To establish criterion validity, you need to compare your test results to criterion variables. Criterion variables are often referred to as a “gold standard” measurement. They comprise other tests that are widely accepted as valid measures of a construct.
Example: Criterion validityA researcher wants to know whether a college entrance exam is able to predict future academic performance. First-semester average grades can serve as the criterion variable, as it is an accepted measure of academic performance.
The researcher can then compare the college entry exam scores of 100 students to their average grade after one semester in college. If the scores of the two tests are close, then the college entry exam has criterion validity.
When your test agrees with the criterion variable, it has high criterion validity. However, criterion variables can be difficult to find.
Discriminant validity refers to the extent to which a test is not related to other tests that measure different constructs.

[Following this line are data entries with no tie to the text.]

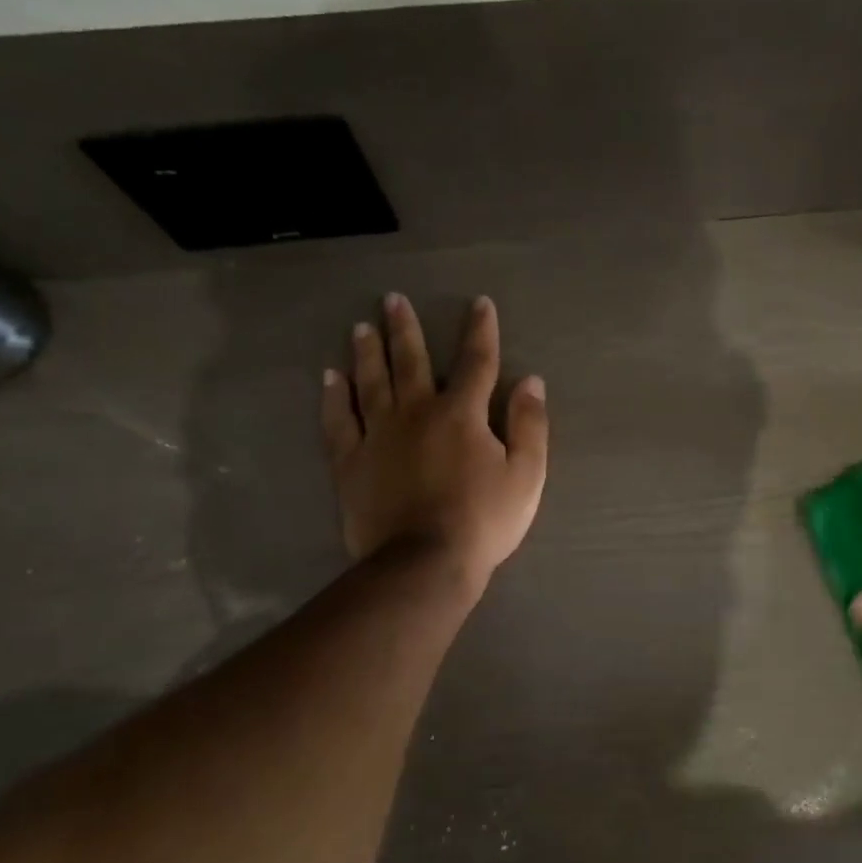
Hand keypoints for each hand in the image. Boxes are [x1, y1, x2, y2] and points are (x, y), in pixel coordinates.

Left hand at [321, 293, 548, 583]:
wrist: (424, 563)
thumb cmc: (483, 520)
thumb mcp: (526, 475)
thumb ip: (530, 425)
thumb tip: (530, 381)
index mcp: (462, 414)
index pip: (476, 362)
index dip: (480, 330)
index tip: (479, 303)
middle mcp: (416, 412)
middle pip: (411, 361)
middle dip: (405, 329)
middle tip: (392, 299)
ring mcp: (378, 435)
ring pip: (371, 382)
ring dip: (367, 352)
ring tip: (361, 327)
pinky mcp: (351, 462)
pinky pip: (339, 421)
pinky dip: (334, 397)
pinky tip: (330, 378)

Here, a construct is a behaviour, attitude, or concept, particularly one that is not directly observable.
The expectation is that two tests that reflect different constructs should not be highly related to each other. If they are, then you cannot say with certainty that they are not measuring the same construct. Thus, discriminant validity is an indication of the extent of the difference between constructs.
Discriminant validity is assessed in combination with convergent validity. In some fields, discriminant validity is also known as divergent validity.

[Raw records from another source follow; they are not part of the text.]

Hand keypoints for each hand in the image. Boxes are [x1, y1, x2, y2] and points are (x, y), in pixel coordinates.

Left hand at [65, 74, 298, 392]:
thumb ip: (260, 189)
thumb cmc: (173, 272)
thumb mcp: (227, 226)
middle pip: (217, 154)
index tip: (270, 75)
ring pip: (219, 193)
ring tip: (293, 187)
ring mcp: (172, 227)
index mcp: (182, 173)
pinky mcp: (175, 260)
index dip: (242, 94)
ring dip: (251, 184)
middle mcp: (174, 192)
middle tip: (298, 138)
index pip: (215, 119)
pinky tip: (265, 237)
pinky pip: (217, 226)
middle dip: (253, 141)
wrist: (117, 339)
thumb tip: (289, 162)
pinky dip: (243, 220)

Example: Discriminant validity (divergent validity)You are researching extroversion as a personality trait among marketing students. To establish discriminant validity, you must also measure an unrelated construct, such as intelligence.
You have developed a questionnaire to measure extroversion, but you also ask your respondents to fill in a second questionnaire measuring intelligence in order to test the discriminant validity of your questionnaire.

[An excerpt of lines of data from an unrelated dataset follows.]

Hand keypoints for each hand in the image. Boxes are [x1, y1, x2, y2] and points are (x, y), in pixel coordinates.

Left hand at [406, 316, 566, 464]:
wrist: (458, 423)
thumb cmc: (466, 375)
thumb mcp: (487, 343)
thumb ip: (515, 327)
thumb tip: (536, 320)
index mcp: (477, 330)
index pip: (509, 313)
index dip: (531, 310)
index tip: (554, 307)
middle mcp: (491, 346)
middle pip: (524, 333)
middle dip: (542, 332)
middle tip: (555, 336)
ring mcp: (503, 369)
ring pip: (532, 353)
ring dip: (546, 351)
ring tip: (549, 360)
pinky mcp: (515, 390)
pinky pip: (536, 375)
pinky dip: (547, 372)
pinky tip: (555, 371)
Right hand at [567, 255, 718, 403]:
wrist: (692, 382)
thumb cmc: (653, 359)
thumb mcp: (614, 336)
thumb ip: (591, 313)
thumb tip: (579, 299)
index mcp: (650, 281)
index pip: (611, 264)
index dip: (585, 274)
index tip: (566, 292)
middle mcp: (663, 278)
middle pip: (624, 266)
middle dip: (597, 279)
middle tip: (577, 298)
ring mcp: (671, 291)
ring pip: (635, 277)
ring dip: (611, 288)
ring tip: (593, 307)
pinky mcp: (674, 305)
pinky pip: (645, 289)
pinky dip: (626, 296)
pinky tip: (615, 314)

Since the two constructs are unrelated, there should be no significant relationship between the scores of the two tests.
If there is a correlation, then you may be measuring the same construct in both tests. This is an indication of poor discriminant validity.
Content validity evaluates how well an instrument (like a test) covers all relevant parts of the construct it aims to measure. Here, a construct is a theoretical concept, theme, or idea – in particular, one that cannot usually be measured directly.
Content validity is one of the four types of measurement validity. The other three are:
Face validity: Does the content of the test appear to be suitable for its aims?
Criterion validity: Do the results accurately measure the concrete outcome they are designed to measure?
Construct validity: Does the test measure the concept that it’s intended to measure?
Example: Content validity in examsA written exam tests whether individuals have enough theoretical knowledge to acquire a driver’s license. The exam would have high content validity if the questions asked cover every possible topic in the course related to traffic rules. At the same time, it should also exclude all other questions that aren’t relevant for the driver’s license.
Convergent validity refers to how closely a test is related to other tests that measure the same (or similar) constructs. Here, a construct is a behaviour, attitude, or concept, particularly one that is not directly observable.
Ideally, two tests measuring the same construct, such as stress, should have a moderate to high correlation. High correlation is evidence of convergent validity, which, in turn, is an indication of construct validity.
Example: Convergent validitySuppose you use two different methods to collect data about anger: observation and a self-report questionnaire. If the scores of the two methods are similar, this suggests that they indeed measure the same construct. A high correlation between the two test scores suggests convergent validity.